You really didn’t have that in mind, did You, God?  I asked mentally.

It seemed He did, for my inner conviction to communicate with her made me more and more miserable.  

I opened my mouth and stammered, “Alice, I want to share something with you.”

Then I sank back into a wretched silence.  I had committed myself.  Alice looked at me with her pert blue eyes narrowed ever so slightly, her eyebrows arched into twin questions marks.  She was waiting.  I felt for sure that she expected me to tell her I was in love with a two-headed monster, or that my husband was going to the moon, or that I was going to have another baby.

When I finally blurted out rather lamely what God meant to me, she looked at me with a dazed expression on her old-young face. 

“Miggy,” she said,  “I don’t blame you for loving your God. He has given you one fantastic, sweet deal.  You’ve got a husband who adores you, four healthy children, and a nice home to live in with no creditors breathing down your back.  But God must have dealt me a fistful of life out of another deck.  My husband is having an affair with a girl who is only a year  older than our sone, Bill.  All three of them are over in the house right now, and I have to go home and cook supper for them  Why, for two months he hasn’t given me money to live on or to pay our mortgage and I have borrowed until I can borrow no more  And, just as a note of interest, this is his sixth affair in our nineteen years of marriage. Now, how do you like that?”

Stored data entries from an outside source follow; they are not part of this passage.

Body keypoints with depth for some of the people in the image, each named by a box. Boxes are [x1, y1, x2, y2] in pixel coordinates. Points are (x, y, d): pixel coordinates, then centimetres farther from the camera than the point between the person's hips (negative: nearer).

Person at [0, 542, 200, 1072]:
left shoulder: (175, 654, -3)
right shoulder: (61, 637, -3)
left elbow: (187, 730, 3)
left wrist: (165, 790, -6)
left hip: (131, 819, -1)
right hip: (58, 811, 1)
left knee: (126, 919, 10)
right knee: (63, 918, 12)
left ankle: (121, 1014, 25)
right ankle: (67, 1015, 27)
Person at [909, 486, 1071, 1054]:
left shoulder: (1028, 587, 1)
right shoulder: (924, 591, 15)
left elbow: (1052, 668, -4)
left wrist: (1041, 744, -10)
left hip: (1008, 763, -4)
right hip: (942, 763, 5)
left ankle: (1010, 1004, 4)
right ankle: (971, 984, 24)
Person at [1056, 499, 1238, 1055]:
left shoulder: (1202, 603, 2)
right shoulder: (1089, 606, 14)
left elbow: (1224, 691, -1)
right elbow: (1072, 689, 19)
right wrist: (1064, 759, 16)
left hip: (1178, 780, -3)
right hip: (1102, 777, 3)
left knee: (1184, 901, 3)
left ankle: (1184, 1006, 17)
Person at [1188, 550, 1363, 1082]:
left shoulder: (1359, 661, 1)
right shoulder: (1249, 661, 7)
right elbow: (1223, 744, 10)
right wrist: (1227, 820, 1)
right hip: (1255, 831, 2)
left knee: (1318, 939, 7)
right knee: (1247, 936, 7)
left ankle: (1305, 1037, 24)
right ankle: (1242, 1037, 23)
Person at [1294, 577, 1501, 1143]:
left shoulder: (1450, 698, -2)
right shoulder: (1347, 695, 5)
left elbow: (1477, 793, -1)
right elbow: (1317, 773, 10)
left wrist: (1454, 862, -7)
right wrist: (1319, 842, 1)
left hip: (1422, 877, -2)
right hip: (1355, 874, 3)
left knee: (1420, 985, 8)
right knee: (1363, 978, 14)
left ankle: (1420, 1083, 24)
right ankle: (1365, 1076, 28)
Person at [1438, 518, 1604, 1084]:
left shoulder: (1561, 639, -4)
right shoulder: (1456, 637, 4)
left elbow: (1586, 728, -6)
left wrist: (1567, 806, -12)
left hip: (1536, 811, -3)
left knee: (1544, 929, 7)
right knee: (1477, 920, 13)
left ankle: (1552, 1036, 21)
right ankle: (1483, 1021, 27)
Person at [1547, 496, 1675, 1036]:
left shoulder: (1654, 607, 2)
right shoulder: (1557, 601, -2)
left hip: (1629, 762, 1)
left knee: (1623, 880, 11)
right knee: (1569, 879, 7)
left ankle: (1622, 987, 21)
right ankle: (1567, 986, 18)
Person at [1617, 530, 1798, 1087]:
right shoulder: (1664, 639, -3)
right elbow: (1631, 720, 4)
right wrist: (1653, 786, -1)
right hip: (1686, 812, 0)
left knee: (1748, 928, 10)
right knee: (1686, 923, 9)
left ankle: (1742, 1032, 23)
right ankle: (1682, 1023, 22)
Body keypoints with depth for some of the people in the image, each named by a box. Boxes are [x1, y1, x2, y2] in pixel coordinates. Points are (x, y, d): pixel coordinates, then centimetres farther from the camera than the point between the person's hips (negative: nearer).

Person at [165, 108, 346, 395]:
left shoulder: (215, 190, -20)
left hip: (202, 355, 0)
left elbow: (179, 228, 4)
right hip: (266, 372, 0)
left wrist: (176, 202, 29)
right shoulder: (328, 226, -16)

I was rocked right back on my spiritual heels.  How could I tell her that I would love God no matter what troubles or trials He sent my way?

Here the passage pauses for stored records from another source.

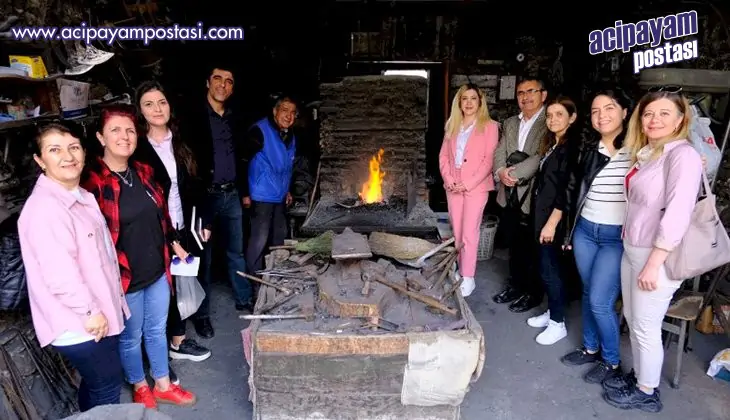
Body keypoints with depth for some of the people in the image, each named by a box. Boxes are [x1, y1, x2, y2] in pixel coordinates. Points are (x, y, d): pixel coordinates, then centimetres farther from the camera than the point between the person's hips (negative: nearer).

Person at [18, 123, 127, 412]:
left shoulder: (80, 196, 8)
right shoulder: (43, 208, -24)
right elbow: (59, 274, -28)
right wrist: (90, 310, -17)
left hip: (98, 313, 9)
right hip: (77, 323, -9)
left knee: (95, 384, 25)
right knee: (106, 389, 7)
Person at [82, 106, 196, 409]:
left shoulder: (143, 172, 3)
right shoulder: (92, 180, -18)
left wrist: (174, 244, 14)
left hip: (158, 270, 6)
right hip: (124, 277, -6)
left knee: (157, 330, 21)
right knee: (131, 337, 16)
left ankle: (163, 385, 40)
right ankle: (140, 388, 40)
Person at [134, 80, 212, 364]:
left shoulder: (179, 142, 6)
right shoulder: (136, 148, -11)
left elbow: (193, 186, 9)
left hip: (181, 228, 5)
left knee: (178, 284, 14)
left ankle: (179, 341, 30)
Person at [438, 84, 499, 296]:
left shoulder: (489, 126, -3)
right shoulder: (452, 126, 13)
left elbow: (489, 160, -9)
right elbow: (443, 155, 10)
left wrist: (468, 183, -15)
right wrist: (448, 180, -6)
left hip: (475, 187, -5)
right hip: (453, 187, 5)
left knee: (469, 234, -5)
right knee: (457, 233, 10)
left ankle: (468, 278, 3)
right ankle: (460, 271, 22)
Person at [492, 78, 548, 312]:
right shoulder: (510, 123, 15)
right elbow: (499, 152, 8)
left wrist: (514, 173, -18)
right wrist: (501, 171, -12)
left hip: (533, 196, -6)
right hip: (509, 196, 6)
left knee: (532, 247, 5)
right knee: (514, 245, 17)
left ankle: (533, 293, 21)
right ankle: (515, 286, 33)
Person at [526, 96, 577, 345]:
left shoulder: (571, 147, -14)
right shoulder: (551, 144, 12)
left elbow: (567, 190, -19)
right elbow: (544, 183, 12)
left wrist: (552, 223, -20)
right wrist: (539, 217, 9)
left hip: (554, 217, -8)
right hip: (541, 213, 8)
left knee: (549, 269, -1)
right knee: (546, 266, 15)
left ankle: (558, 323, 12)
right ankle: (551, 312, 28)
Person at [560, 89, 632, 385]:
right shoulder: (587, 148, 5)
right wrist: (569, 230, 13)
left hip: (619, 236, -5)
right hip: (585, 231, 5)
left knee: (600, 301, -4)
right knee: (588, 294, 16)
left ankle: (611, 361, 18)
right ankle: (590, 348, 35)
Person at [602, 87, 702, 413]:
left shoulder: (683, 155, -15)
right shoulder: (647, 153, 11)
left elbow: (677, 215, -22)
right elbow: (639, 206, 11)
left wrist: (653, 264, -22)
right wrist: (632, 250, 7)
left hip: (657, 256, -8)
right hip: (631, 250, 8)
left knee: (646, 327, 5)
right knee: (632, 320, 17)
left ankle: (647, 393, 23)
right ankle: (638, 377, 35)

After she left, I began to wonder about God and His dealings with me and our family.  Was it that He could not trust us with anything other than happiness?  Was I not a fit vessel for sorrow or grief?

I tried again many times to talk about God with Alice, but it was a closed subject.  I had had no experience in the vale of tears and I could not communicate with her.  I was a holy “innocent,” unsullied by the world, and unacquainted with grief.  As far as she was concerned, there was no middle ground.  My God was unfair, handing out good to some and evil to others.

*********************************************

I found myself headed for a new career as a school-bus drover!  My school bus, however, was an ignominious bilious-green Volkswagen.  I felt completely and intimately involved with the warp and woof of this funny square vehicle that I managed to maneuver so inexpertly.  I wanted to protect him.

Monstrous yellow school buses zoomed by us at break-your-neck speed on the highway to and from the Hackensack Christian Day School that our children attended.  I was properly indignant when they fumed carbon monoxide in our faces as they passed us.  I even felt hurt when we couldn’t keep up with these “big boys” on the hills.  I could almost imagine the VW bus saying”

Ach yah, Ich been new here! I’m chust now imported!
From over the seas on a big boat transported!
My name is Volkswagen, but if that should trouble you,
You children can simply say, “Mr. VW.”

And suddenly even this routine task seemed more palatable! Life held so much that was worth communicating about to someone.  Maybe I should write---but my besetting sin was procrastination, and it was three years later that my first picture storybook was published.  I was thrilled to the core when my trembling fingers caressed at last the bright red cover of my book, vI See 4 by Mildred Krentel.  My name in print!  It was unbelievable!

That was the summer when Paul decided that working for the same company fourteen years was long enough and that, before he added to his thirty-nine years, he should investigate what opportunities were available to a man with his experience.  

And that was the summer I discovered that there was going to be another baby in the Krentel household. 

That fall, we moved to southern New Jersey to a suburb called Middletown where Paul assumed the challenge of director of marketing for a small chemical company nearby.